Monday 1 June 2015

The Knowedge-Based Economy: A review of the literature

This is an extract from a report written by Trevor Cairney, Liz Sommerlad & Chris Owen (2002) for the  
Board of Vocational Education and Training (NSW) in 2002. 
The full review is available HERE.

There is no universally accepted definition of the knowledge based economy. As a concept, it is very loosely employed and embraces a number of quite different visions of the economy and society.

One view, most evident in OECD publications, sees it as very much bound up with the high skills/high performance/high value added scenario as the only way for firms to compete in a globalised economy.

Another view, found principally in the scientific and technical community, tends to view it more narrowly as applying to knowledge intensive industries where knowledge itself is the core competence. The latter is typically found in software and internet companies, computer hardware and chip manufacturers, computer and electronic equipment sectors, and health care technology.

A third view, the one adopted in this review, is that all sectors of industry are becoming more knowledge intensive in the very broad sense of that term. Knowledge is seen as a potential generator of productivity improvements in areas as diverse as quality, customer service, variety, speed and technical improvement, as well as innovation in products, processes and organisational structure and behaviour. As companies alter the way their organisations are structured (flatter, non-hierarchical, team based, multiskilled) in order to compete more effectively, so too workers have needed to obtain a more complex range of cognitive and intellectual resources.

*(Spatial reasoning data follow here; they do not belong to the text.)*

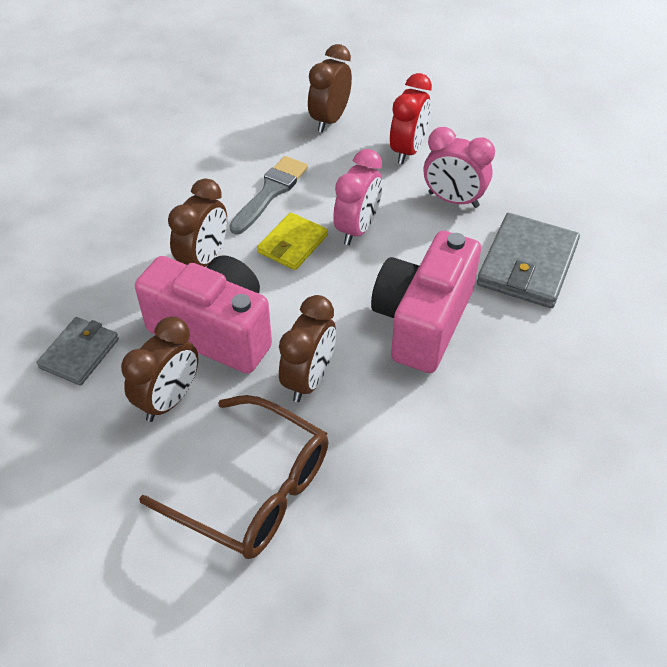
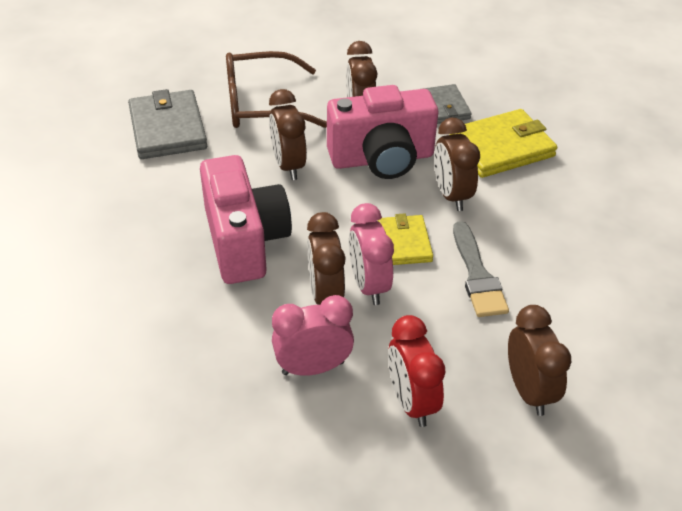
camera: 140 degrees right, 5 degrees down
(99, 276) = (501, 147): none -> yellow wallet
(397, 240) = (325, 295): none -> brown clock
(527, 265) = (193, 338): grey wallet -> grey wallet (167, 128)

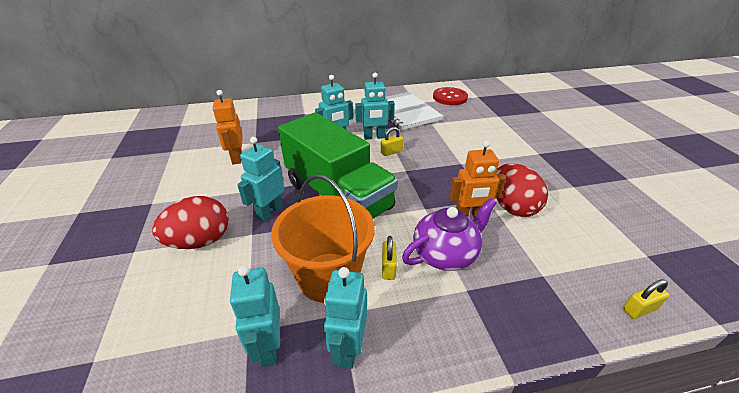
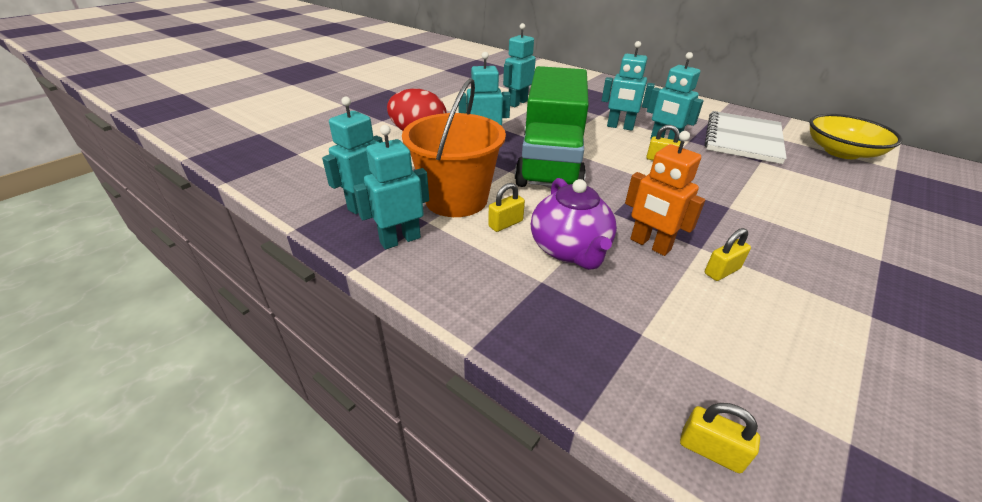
camera: 50 degrees right, 0 degrees up
(236, 158) = (517, 103): orange robot -> turquoise robot
(445, 254) = (569, 250): purple teapot -> purple teapot turned 60 degrees clockwise
(450, 97) = (841, 152): red button -> yellow bowl
(512, 207) = (722, 271): red egg -> yellow padlock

This research project sought to extend our understanding of the impact of the knowledge based economy on the content of work and training. It set out to do this by acknowledging multiple perspectives on how economies grow and by embracing new definitions of skills, knowledge and training that reflect recent research. In this project, a knowledge based economy was defined as one that is increasingly dependent for its growth on the input of knowledge as a value-added input to the economic system. This is reflected in a change in the basis of ‘competitiveness’ for economies, organisations and individuals. This is realised in four interrelated ways.

1. First, such economies experience a changing structure exemplified by new industries, occupations and organisational arrangements.

2. Second, there is a change in the types of skills required, with a rise in the importance of generic skills, including the ability of individuals to work more autonomously; be self-managing, work as part of flexible teams, adapt to change, solve complex problems, think creatively and engage with innovation as a continuous process.

3. Third the economy requires new forms of knowledge and places increased importance on the creation and application of knowledge in networks or clusters of companies/enterprises, and within ‘communities of practice’ where workers are required to work together in new and more complex ways.

4. Fourth, innovation becomes more important as a means to increase economic competitiveness, and knowledge management becomes increasingly the key to sustainable competitive advantage, requiring individuals, firms, regions and indeed complete economies to acquire, create and use knowledge as the key productive resource.

Since the 1960s there has been a growing awareness of the decline of the importance of the control of resources for wealth creation, the emerging dominance of specialist knowledge and competencies, as well as the management of organisational competencies and knowledge.